Muita coisa mudou – além da
proporção de estrangeiros na população britânica – desde que Martin Wolf
escreveu, em 2004, seu livro Por que a Globalização Funciona. Naquela época, as
principais forças ideológicas contra a intensificação dos fluxos de comércio e
integração econômica global pertenciam à esquerda. O discurso podia muitas
vezes parecer contraditório, opondo visões de “antiglobalistas” dos países
ricos àquelas de anticapitalistas de nações pobres: do “sul”, vinham críticas
de que o comércio global favorecia sobretudo as empresas multinacionais e os
países mais ricos, e que por isso inevitavelmente a globalização levaria ao
aumento das desigualdades econômicas. Do “norte”, o alerta de que o aumento da
importação de produtos industriais vindos do Terceiro Mundo provocava a
desindustrialização e a redução de salários na América do Norte e na Europa.
Era contra a esquerda, de toda
forma, que Wolf argumentava então, ao afirmar que a abertura ao comércio havia
beneficiado China e Índia, reduzindo a pobreza e melhorando as condições de
vida de centenas de milhões de pessoas nesses dois gigantescos países asiáticos.
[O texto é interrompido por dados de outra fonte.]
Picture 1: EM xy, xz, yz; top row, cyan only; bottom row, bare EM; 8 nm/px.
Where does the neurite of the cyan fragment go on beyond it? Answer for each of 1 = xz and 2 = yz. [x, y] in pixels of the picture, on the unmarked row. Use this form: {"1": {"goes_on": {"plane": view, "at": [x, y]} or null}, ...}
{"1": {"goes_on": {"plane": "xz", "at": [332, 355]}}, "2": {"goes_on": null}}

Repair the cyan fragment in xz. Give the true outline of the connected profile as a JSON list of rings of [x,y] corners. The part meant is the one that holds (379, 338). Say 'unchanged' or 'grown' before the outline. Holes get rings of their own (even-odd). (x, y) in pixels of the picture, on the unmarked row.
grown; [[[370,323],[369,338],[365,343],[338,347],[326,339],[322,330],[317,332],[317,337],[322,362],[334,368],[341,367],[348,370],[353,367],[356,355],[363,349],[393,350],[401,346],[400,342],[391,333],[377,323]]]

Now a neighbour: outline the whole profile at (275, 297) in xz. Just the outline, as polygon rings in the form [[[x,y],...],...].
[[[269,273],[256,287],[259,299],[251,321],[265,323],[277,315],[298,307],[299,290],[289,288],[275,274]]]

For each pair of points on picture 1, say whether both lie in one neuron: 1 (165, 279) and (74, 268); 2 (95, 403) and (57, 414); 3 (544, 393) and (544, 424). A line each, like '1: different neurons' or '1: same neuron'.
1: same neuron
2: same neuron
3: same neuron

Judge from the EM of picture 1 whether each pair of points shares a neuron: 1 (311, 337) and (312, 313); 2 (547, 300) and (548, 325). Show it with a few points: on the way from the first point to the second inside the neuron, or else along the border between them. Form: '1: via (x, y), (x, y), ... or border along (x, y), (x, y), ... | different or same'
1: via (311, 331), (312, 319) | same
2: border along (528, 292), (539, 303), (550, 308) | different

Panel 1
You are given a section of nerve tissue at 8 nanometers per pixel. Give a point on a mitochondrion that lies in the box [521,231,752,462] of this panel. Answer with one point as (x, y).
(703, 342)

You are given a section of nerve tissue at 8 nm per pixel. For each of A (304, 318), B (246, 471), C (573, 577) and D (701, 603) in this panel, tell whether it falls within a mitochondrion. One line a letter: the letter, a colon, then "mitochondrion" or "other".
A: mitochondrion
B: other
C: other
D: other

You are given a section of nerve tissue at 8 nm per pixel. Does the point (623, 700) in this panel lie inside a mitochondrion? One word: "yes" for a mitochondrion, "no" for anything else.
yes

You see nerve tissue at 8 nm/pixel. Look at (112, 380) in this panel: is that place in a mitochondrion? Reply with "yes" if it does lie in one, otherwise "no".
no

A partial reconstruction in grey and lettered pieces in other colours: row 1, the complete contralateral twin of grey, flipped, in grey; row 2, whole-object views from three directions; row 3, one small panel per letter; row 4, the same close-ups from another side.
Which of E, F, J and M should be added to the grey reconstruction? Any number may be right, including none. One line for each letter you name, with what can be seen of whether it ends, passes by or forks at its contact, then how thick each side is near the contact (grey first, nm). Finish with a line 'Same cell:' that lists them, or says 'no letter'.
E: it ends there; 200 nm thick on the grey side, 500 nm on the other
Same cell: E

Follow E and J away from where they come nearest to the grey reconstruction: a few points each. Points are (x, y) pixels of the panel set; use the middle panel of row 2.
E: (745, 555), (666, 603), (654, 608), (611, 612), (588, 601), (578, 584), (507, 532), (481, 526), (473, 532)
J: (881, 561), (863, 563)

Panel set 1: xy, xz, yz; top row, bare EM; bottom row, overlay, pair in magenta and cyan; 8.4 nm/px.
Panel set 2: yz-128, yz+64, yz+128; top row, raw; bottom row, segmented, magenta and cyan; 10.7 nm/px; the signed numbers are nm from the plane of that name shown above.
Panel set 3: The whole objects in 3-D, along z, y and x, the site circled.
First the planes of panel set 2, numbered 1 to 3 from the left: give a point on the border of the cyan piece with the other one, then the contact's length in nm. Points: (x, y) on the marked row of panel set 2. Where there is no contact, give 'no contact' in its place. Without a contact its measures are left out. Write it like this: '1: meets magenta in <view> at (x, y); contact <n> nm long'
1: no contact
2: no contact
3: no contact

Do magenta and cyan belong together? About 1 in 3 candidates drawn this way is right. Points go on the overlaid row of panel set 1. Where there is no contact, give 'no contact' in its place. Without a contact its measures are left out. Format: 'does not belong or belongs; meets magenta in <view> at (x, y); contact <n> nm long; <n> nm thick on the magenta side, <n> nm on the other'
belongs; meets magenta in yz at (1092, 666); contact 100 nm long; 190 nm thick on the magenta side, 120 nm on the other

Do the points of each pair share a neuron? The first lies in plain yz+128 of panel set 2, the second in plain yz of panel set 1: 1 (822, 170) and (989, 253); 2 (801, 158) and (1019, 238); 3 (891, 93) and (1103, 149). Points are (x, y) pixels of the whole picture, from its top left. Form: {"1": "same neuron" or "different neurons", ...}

Pouco mais de uma década depois,
vem sobretudo da direita o discurso mais eficaz contra a globalização. É
verdade que a esquerda centrava suas críticas, nos anos 90 e 2000, sobretudo na
livre circulação de capitais e mercadorias, enquanto a direita britânica tem
como foco a mobilidade de trabalhadores. Nos Estados Unidos, contudo, Donald
Trump alia um discurso xenófobo a ideias comerciais protecionistas, uma
bandeira que pertencia – e de certo modo ainda pertence – à esquerda americana.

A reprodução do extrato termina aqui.